I Love You More
Auf Sooner: Ein Sommer voller Sehnsucht – und eine Entscheidung, die alles verändern könnte! Wird Ben Leo endlich treffen?
Teenager Ben erlebt seine erste große Liebe. Objekt seiner Zuneigung ist der in Deutschland lebende Leo. Die Fernbeziehung, die vor allem in Form gehauchter Worte am Telefon stattfindet, ist für Ben schwer auszuhalten, doch es gibt einen Hoffnungsschimmer: Leo wird im kommenden Juli mit seiner Familie in Albanien sein. Der geplante Besuch ist für Ben das Ereignis des Jahres.
Doch dann kommt ihm ausgerechnet das Glück dazwischen: Seine Familie, die schon länger in die Vereinigten Staaten auswandern will, hat bei der Greencard-Lotterie gewonnen. Der Umzug soll im Juli stattfinden, also genau dann, wenn Leo zu Besuch kommen will. Obwohl es ihn selbst fast zerreißt, überzeugt Ben seine Mutter Linda, den Flug in den August zu verschieben, damit Ben und Leo sich wenigstens einmal sehen können.
„I Love You More“ spielt in einer interessanten Zwischenzeit. 2022 gedreht, 2023 weltweit veröffentlicht, präsentiert der Film eine Haltung zu den USA, die im Jahr 2025 wie ein nicht auszuhaltender Widerspruch wirkt, da Trump die LGBTQ-Rechte brutal zurückgefahren hat. Gleichzeitig verrät diese Einschätzung mein eigenes Privileg: Zwar sind die Rechte queerer Personen im Kosovo und in Albanien offiziell anerkannt, dennoch ist die soziale Situation in beiden Ländern immer noch sehr schwierig. Albanien gilt gar als homofeindlichstes Land Europas. Es ist also nachvollziehbar, dass unter diesen Umständen auch die konservativ regierten USA immer noch freiheitlicher wirken können, als Ben es gewohnt ist.

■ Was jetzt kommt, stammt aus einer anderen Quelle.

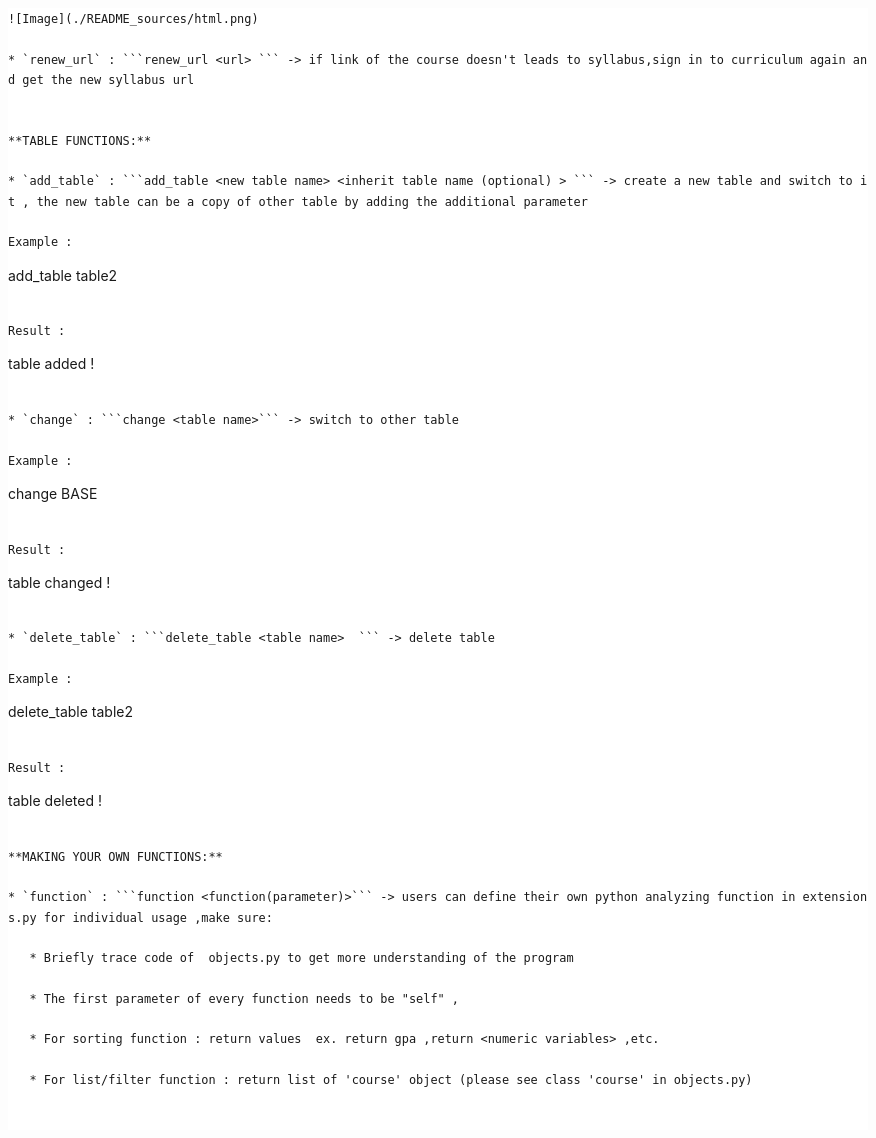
 ```
![Image](./README_sources/html.png)

* `renew_url` : ```renew_url <url> ``` -> if link of the course doesn't leads to syllabus,sign in to curriculum again and get the new syllabus url


**TABLE FUNCTIONS:**

* `add_table` : ```add_table <new table name> <inherit table name (optional) > ``` -> create a new table and switch to it , the new table can be a copy of other table by adding the additional parameter 

Example :
```
add_table table2
```

Result :
```
table added  !
```

* `change` : ```change <table name>``` -> switch to other table 

Example : 
```
change BASE
```

Result :

```
table changed !
```

* `delete_table` : ```delete_table <table name>  ``` -> delete table

Example : 
```
delete_table table2
```

Result :

```
table deleted !
```

**MAKING YOUR OWN FUNCTIONS:**
 
* `function` : ```function <function(parameter)>``` -> users can define their own python analyzing function in extensions.py for individual usage ,make sure:

   * Briefly trace code of  objects.py to get more understanding of the program
      
   * The first parameter of every function needs to be "self" ,

   * For sorting function : return values  ex. return gpa ,return <numeric variables> ,etc.

   * For list/filter function : return list of 'course' object (please see class 'course' in objects.py)
      


```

Gerade die Problematik unterschiedlicher Sichtweisen aufgrund verschiedener Privilegien wird in „I Love You More“ auf sehr subtile Weise sichtbar. Zunächst nur durch Bens großes Zögern, seinem Umfeld Genaueres über Leo zu erzählen. Wir spüren seine Angst und dann seine Erleichterung, als zuerst seine beste Freundin Nora und im Anschluss seine Mutter positiv reagieren. Am deutlichsten zeigen sich Diskrepanzen in der Beziehung zu Leo selbst. Auch wenn Leos Beteuerungen am Telefon manchmal so hohl wirken, dass man fast fürchtet, Ben sei Opfer eines Catfishers geworden, wird in den Verhandlungen um Zeit und Ort des Besuchs schnell klar: Die Schere zwischen ihnen klafft weit auseinander. Für Ben ist die Begegnung mit Leo ein singuläres Ereignis, das ihn als Menschen radikal verändern wird, für Leo ist es Sommerurlaub. Bens titelgebende Antwort auf Leos Liebesgeständnis, „I love you more“, deutet dieses Gefälle zwischen den Liebenden bereits an.
Es ist nicht immer einfach, mit Ben mitzufühlen. Der Film hat sich seiner Perspektive und damit auch seinen manchmal unvernünftigen Bewertungen von Situationen verschrieben. Wenn er also für die Durchsetzung seiner Bedürfnisse kämpft und dabei zum Beispiel keine Rücksicht auf die Situation seiner Mutter nimmt, kann seine Selbstzentriertheit Ablehnung auslösen. Bens Charakter ist in dieser Hinsicht zwar konsistent gestaltet, das wiederholte Durchspielen des Konflikts zwischen Warten und Auswandern führt zu Längen im Mittelteil.
Ausgeglichen wird dies durch die fantastische Kameraarbeit. Kinematograf Wenting Deng Fisher erschafft Bilder des Sommers im Gebirge, die man riechen und schmecken kann und die durch ihre behutsame Inszenierung einen ganz eigenen Sog entwickeln. Vor allem das Licht der Sommersonne wird so gekonnt eingefangen, dass man das Gefühl hat, die Wärme auf der eigenen Haut spüren zu können. So wird aus „I Love You More“ ein rundes Filmerlebnis, das vor allem durch die Fülle der Dinge besticht, die zwischen den Zeilen erzählt werden.
Len Klapdor
Kosovo, Albanien 2023, Regie: Regie: Erblin Nushi, Homevideostart: 01.06.2025, FSK: ab 12, Empfehlung: ab 12 Jahren, Laufzeit: 93 Min., Buch: Erblin Nushi, Kamera: Wenting Deng Fisher, Musik: R.B. Castrioti, Schnitt: Enis Saraçi, Produktion: Isak Durako, Fjolla Nushi, Gerta Qurku, Lisa Thrasher, Verleih: Sooner, Besetzung: Don Shala (Ben), Zana Berisha (Linda, Bens Mutter), Irena Aliu (Nora), Leonik Sahiti (Leo), Luan Jaha (Baskhim, Bens Vater) u. a.